There was a moment of deliberative silence. No smoking was allowed in the mill, but the hands all chewed. Jimmy Wright, marking the bright face of a freshly sawed deal about eight feet away, spat unerringly upon its exact centre, then giving a hitch to his trousers, he remarked–
“Let the Boss an’ the Boy settle it. They onderstand it the best.”
“That’s right, Jimmy! We’ll fix it!” said Black Angus. “Now, for mine, I’ve got a fancy for the parrot an’ the pig. That there Ananias-and-Sapphira, she’s a bird an’ no mistake. An’ the pig–MacPhairrson calls him Ebenezer–he’s that smart ye’d jest kill yerself laffin’ to see him. An’, moreover, he’s that clean–he’s clean as a lady. I’d like to have them two around my shanty. An’ I’m ready to take one more if necessary.”
“Then I think you’ll have to take the coon too, Mr. MacAllister,” said the Boy. “He and Ebenezer just love each other, an’ they wouldn’t be happy separated.”
“All right. The coon fer me!” responded the Boss. “Which of the critters will you take yerself?”
“I’ll wait and see which the rest of the boys want,” replied the Boy. “I like them all, and they all know me pretty well. I’ll take what’s left.”
“Well, then,” said Jimmy Wright, “me for Susan. That blame moose calf’s the only one of the critters that I could ever git along with. She’s a kind of a fool, an’ seems to like me!” And he decorated the bright deal once more.
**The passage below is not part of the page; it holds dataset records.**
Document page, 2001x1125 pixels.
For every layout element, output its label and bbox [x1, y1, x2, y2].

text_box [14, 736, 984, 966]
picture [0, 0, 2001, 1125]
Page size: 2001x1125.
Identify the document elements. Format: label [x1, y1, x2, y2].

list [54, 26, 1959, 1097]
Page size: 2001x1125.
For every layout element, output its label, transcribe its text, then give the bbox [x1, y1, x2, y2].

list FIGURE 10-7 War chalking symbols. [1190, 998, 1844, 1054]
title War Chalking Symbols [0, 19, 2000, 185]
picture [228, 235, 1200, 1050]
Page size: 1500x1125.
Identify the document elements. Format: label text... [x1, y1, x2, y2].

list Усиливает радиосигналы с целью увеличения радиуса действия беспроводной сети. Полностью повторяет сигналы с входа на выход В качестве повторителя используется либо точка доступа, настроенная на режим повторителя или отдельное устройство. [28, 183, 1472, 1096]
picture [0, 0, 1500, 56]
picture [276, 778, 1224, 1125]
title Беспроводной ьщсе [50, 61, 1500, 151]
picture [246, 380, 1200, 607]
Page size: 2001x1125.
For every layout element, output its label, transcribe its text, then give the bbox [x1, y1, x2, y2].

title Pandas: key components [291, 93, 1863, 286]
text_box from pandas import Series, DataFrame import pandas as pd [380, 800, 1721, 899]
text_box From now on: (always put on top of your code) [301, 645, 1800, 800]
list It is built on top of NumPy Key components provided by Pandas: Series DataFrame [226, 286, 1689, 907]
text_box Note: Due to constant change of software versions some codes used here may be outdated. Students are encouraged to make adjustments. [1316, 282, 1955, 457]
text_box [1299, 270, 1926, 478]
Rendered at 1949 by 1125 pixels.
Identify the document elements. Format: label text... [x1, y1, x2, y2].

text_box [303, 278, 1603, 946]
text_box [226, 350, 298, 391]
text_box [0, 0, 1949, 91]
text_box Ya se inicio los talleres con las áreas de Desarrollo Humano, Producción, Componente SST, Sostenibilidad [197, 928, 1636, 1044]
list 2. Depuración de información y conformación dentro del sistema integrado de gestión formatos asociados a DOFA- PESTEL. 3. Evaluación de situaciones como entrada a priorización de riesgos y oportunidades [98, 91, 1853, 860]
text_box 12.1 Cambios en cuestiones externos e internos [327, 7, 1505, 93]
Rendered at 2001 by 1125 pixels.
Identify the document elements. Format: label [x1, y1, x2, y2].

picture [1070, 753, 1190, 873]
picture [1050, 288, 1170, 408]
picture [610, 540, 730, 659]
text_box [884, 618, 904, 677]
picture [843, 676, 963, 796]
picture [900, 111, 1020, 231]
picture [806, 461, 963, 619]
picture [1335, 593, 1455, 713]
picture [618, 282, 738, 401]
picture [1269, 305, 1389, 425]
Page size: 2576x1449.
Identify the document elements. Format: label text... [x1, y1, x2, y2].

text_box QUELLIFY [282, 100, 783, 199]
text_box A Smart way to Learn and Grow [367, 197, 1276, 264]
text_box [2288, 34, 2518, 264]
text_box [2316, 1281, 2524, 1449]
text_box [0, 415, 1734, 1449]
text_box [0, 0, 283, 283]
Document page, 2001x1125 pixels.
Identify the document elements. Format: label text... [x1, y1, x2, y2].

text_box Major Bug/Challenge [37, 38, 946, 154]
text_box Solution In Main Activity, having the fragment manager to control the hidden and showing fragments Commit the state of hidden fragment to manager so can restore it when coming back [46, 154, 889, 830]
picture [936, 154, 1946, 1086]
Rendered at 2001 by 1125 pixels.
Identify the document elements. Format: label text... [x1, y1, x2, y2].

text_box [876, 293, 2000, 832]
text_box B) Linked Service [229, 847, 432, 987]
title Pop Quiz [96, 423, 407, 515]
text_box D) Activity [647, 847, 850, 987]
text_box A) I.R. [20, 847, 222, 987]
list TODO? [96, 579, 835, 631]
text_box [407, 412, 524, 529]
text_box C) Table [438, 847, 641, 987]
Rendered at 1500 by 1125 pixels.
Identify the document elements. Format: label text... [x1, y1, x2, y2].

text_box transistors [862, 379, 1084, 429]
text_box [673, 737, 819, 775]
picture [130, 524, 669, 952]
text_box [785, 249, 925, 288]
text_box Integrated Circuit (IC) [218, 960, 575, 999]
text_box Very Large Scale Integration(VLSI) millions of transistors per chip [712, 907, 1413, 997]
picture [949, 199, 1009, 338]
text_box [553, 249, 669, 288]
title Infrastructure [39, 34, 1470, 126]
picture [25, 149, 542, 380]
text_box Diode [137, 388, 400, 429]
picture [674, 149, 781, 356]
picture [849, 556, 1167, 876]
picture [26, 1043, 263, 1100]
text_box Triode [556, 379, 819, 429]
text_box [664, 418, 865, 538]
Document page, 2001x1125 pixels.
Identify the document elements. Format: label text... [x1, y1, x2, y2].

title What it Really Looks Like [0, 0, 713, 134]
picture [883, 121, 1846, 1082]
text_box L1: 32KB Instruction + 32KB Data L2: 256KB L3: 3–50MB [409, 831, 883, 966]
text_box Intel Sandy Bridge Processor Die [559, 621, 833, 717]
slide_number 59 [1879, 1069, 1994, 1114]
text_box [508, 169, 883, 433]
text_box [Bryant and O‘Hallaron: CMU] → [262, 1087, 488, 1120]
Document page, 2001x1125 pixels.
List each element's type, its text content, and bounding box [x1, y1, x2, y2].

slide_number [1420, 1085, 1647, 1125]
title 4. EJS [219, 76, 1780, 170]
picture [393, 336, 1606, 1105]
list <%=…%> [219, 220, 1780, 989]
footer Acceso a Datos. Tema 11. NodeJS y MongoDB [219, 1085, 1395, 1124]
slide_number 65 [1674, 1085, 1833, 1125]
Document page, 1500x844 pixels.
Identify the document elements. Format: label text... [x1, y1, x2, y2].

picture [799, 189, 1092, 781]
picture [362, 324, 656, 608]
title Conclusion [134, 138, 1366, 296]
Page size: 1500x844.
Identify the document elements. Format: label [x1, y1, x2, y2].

“Me an’ my missus, we’ll be proud to take them two white cats!” put in grey old Billy Smith. “She sez, sez she, they be the han’somest cats in two counties. Mebbe they won’t be so lonesome with us as they’d be somewheres else, bein’s as our shanty’s so nigh MacPhairrson’s bridge they kin see for themselves all the time there ain’t no one on to the island any more!”
“Stumpy’s not spoken for!” reminded the Boy. The dog was popular, and half a dozen volunteered for him at once.
“Mike gits the dawg!” decided the Boss, to head off arguments.
“Then I’ll take the big gander,” spoke up Baldy Pallen, one of the disappointed applicants for Stumpy. “He knows as much as any dawg ever lived.”
“Yes, I reckon he kin teach ye a heap, Baldy!” agreed the Boss. A laugh went round at Baldy’s expense. Then for a few seconds there were no more applications.
“No one seems to want poor Butters and Bones!” laughed the Boy. “They’re neither of them what you’d call sociable. But Bones has his good points. He can see in the dark; and he’s a great one for minding his own business. Butters has a heap of sense; but he’s too cross to show it, except for MacPhairrson himself. Guess I’d better take them both, as I understand their infirmities.”
“An’ ain’t there a young fox?” inquired the Boss.
“Oh, Carrots; he can just stay on the island,” answered the Boy. “If some of you’ll throw him a bite to eat every day, he’ll be all right. He can’t get into any mischief. And he can’t get away. He stands on his dignity so, nobody’d get any fun out of having him!”